Buco della Sabbia
Il
Buco della Sabbia è una grotta carsica di basilare importanza archeologica
essendo uno dei pochi esempi di cultura eneolitica lombarda. Negli anni
sessanta, quando iniziarono le prime esplorazioni scientifiche della grotta, fu
necessario affrontare un vero e proprio sbancamento dei detriti che, cadendo
dall’alto, avevano ostruito l’ingresso.
In
questa zona per millenni trovarono rifugio animali selvatici ed uomini e durante
l’Olocene, intorno a 2500 anni fa, si
sviluppò una civiltà autoctona denominata eneolitica. Questa civiltà ha
lasciato consistenti tracce di sé nella grotta che, per un certo periodo, fu
usata come vera e propria cella funeraria. Incinerazioni di Età Romana sono
testimoniate da resti frantumati di urne in ceramica. Frammenti più antichi
risalgono però alla Tarda Età del Bronzo (2000 anni
fa)
e
una piccola necropoli appunto alla Civiltà Eneolitica (2500 anni fa) completa
di corredi funerari.
Questo testimonia una nuova
concezione della cella funeraria che rispetto al periodo neolitico assume il
valore di vera e propria abitazione del defunto. A questo scopo si muniva la
tomba di arredi, rilevati in abbondanza anche nel Buco della Sabbia. Fra questi
materiale in selce, osso, metallo. L a presenza di incisioni parietali di epoca
preistorica non ha trovato collocazione tipologica all’interna dell’ambiente
padano, né culturale, né cronologica.
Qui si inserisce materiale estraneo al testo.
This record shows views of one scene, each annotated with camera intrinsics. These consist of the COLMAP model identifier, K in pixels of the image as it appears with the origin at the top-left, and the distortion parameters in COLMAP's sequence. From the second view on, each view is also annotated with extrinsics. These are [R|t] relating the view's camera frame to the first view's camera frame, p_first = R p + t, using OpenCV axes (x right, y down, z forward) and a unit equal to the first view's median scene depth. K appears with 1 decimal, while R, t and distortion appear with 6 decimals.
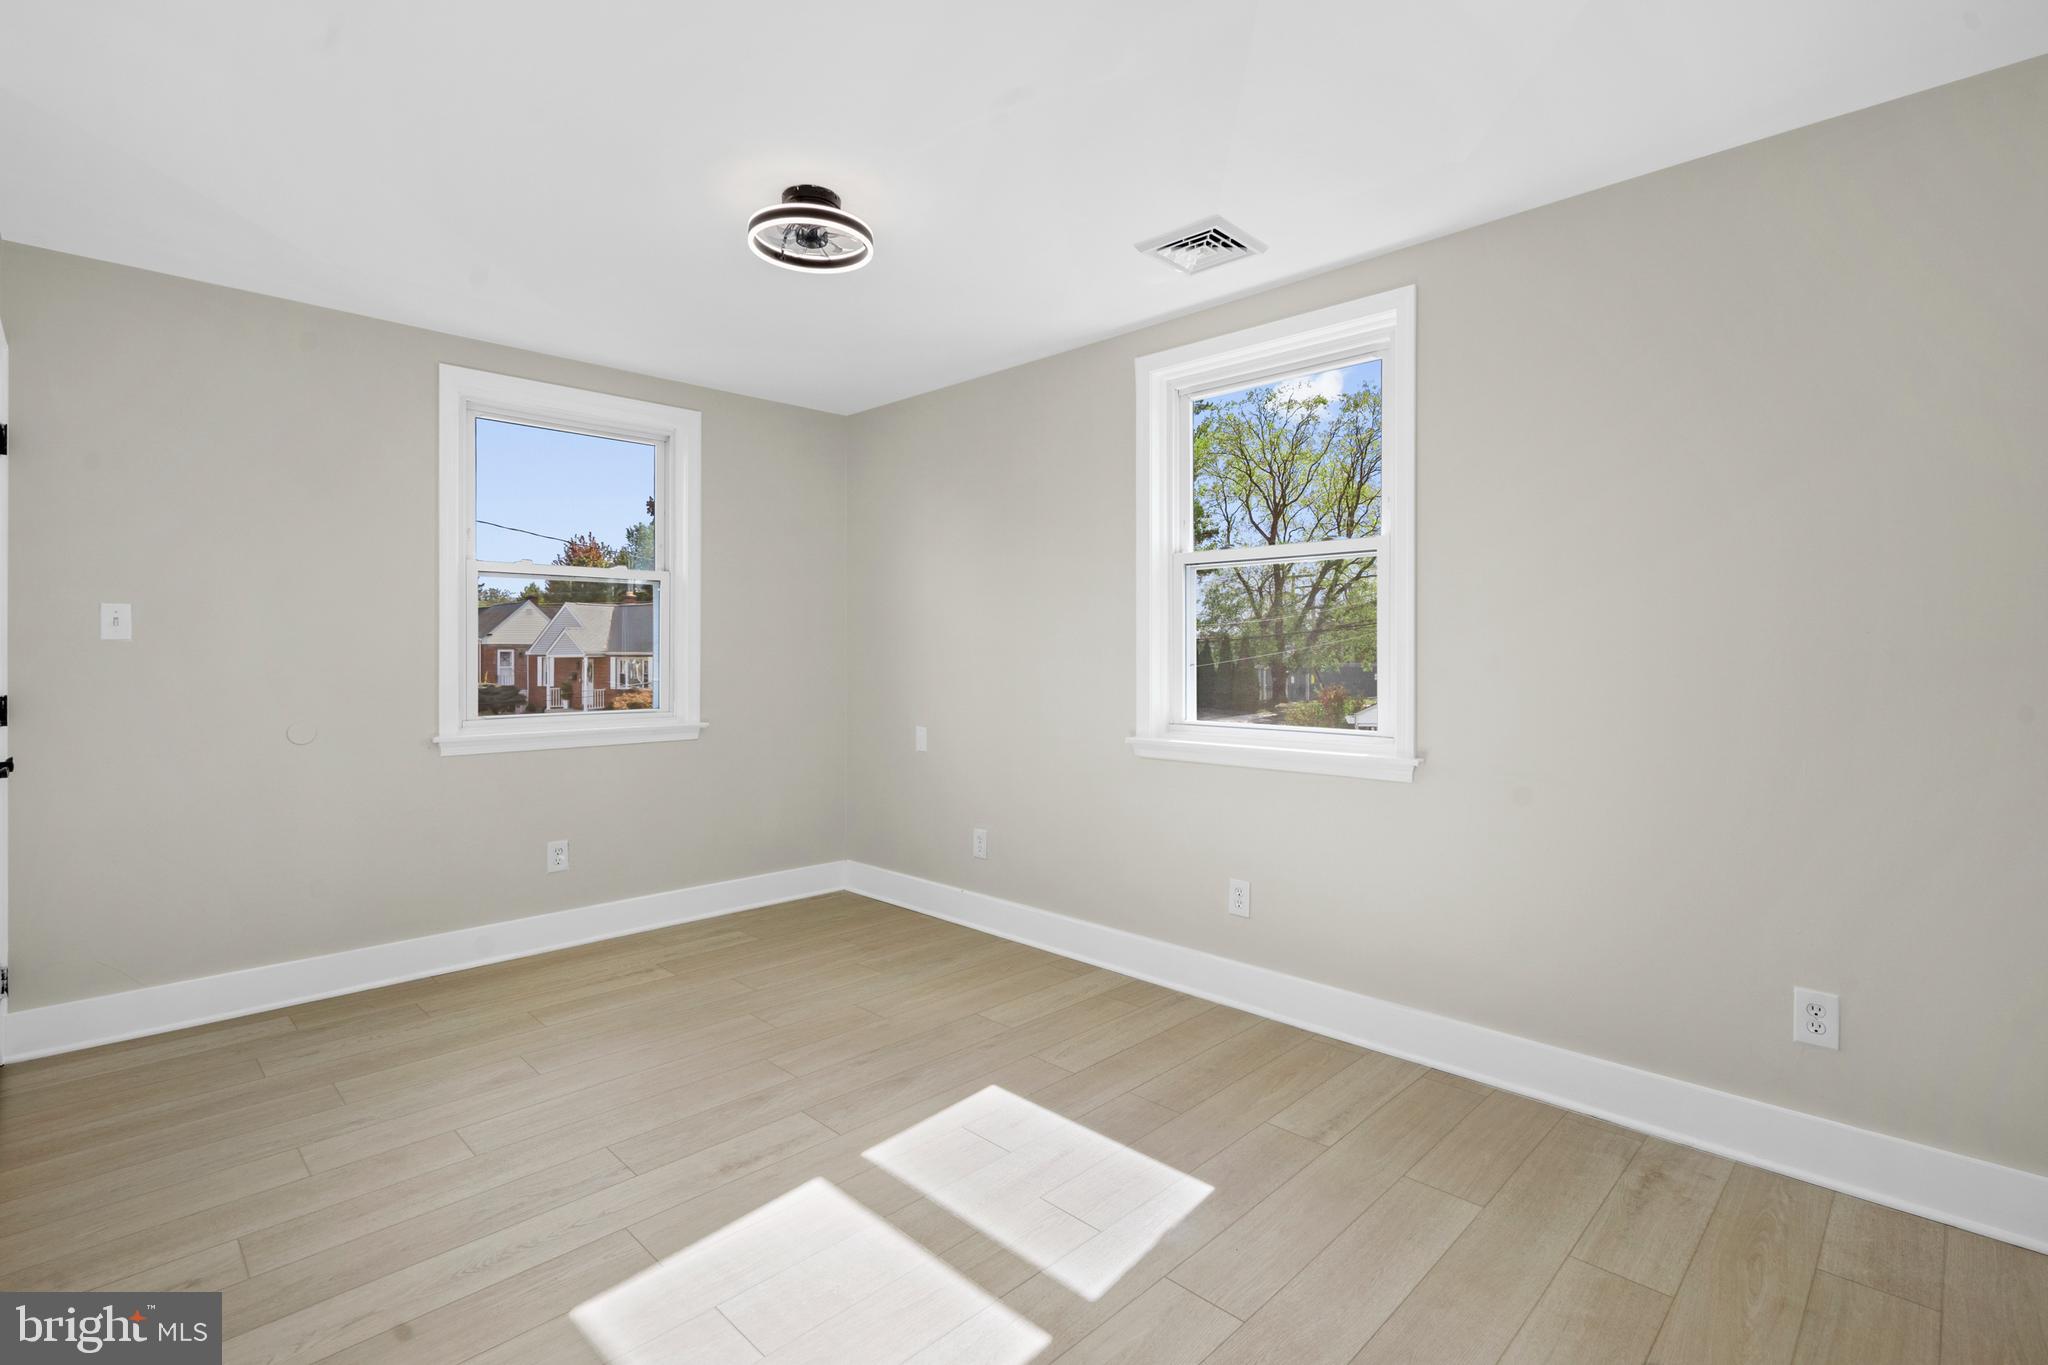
lens RADIAL K [[959.4, 0, 1028.0], [0, 959.4, 646.8], [0, 0, 1]] dist [0.001006, 0.000043]
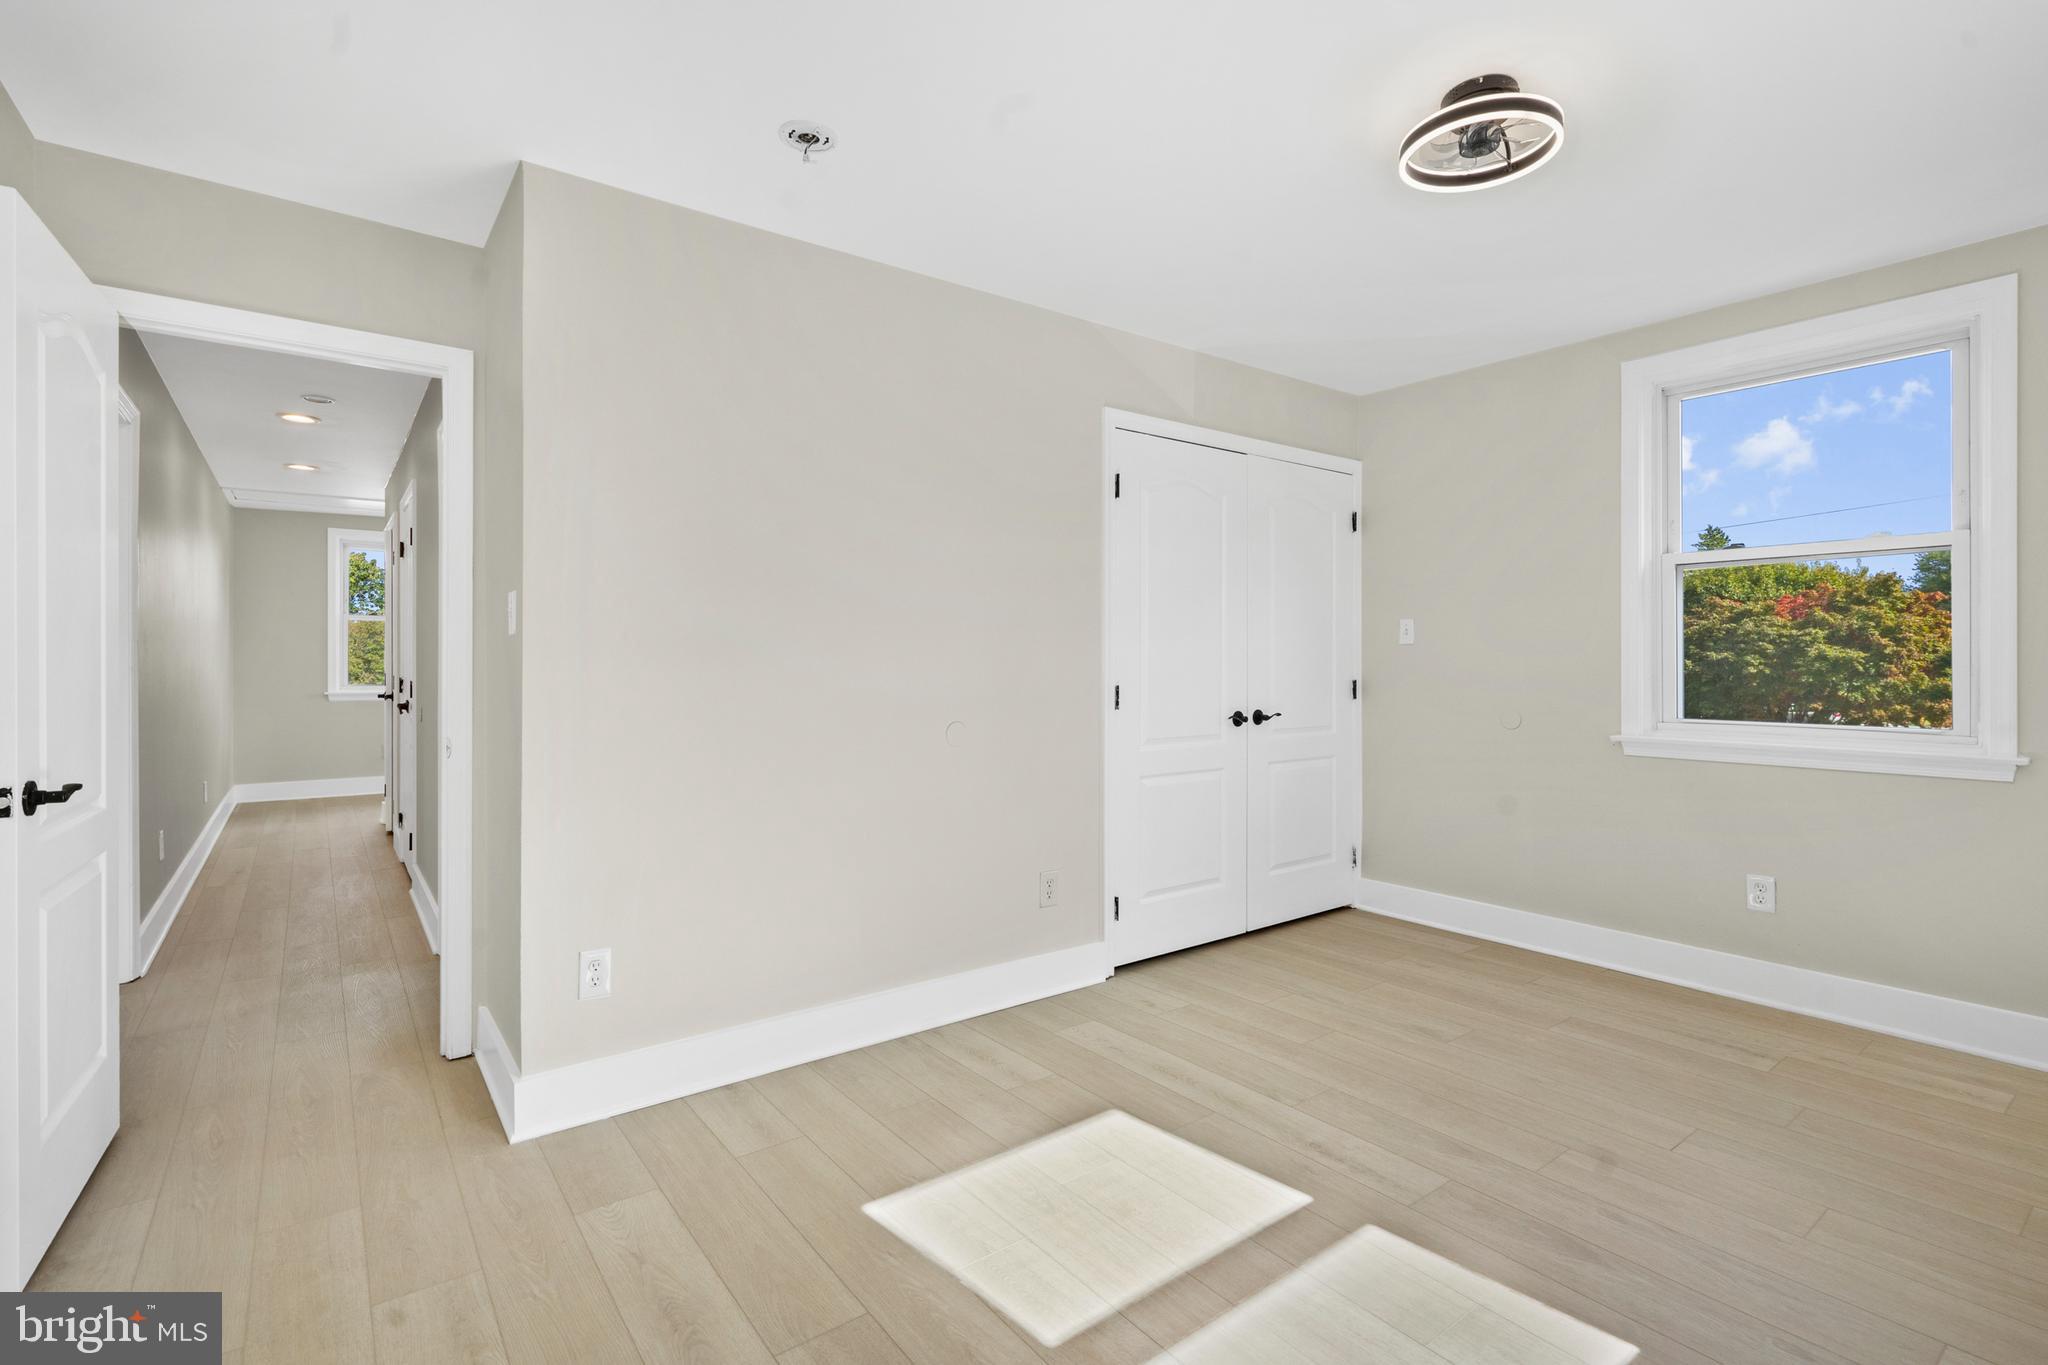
lens RADIAL K [[952.5, 0, 1024.1], [0, 952.5, 664.5], [0, 0, 1]] dist [-0.000021, 0.000026]
pose [[-0.145331, 0.001746, -0.989381, 0.557477], [0.004490, 0.999989, 0.001105, 0.019001], [0.989373, -0.004282, -0.145338, 0.633876]]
Il loro stato è tra l’altro
estremamente deteriorato.
Corni
di Canzo sono formati da calcari dolomitici rupestri dell’Infralias (periodo
di passaggio tra Trias e Giura circa 190 milioni di anni fa). Questi
calcari dolomitici sono duri e compatti, ricchi di conchodon e
ammoniti,
animali vivente nel mare costiero di questa zona dove alghe marine costruivano
la scogliera. I geologi definiscono "fossili guida" quei reperti che
aiutano a definire con precisione un periodo geologico. Ebbene il Cornizzolo ed
il gruppo Prasanto - Malascarpa sono
ricchissimi di fossili guida quali alghe calcaree, lamellibranchi, ammoniti,
brachiopodi e tetrapodi.
Gli
ammoniti sono ripartiti in due categorie: stenotermi (Lytoceras e Phylloceras),
legati ad ambienti con temperatura pressoché costante e quindi viventi ad una
certa profondità; euritermi, propri delle regioni neritiche, viventi cioè in
vicinanza delle coste, ed a questa categoria apparterebbero quasi tutti i
numerosi generi riscontrabili al Cornizzolo.
Uno studioso che capì da subito l’importanza geologica di questa zona fu Antonio Stoppani che percorse in lungo ed in largo il gruppo Cornizzolo - Prasanto - Malascarpa.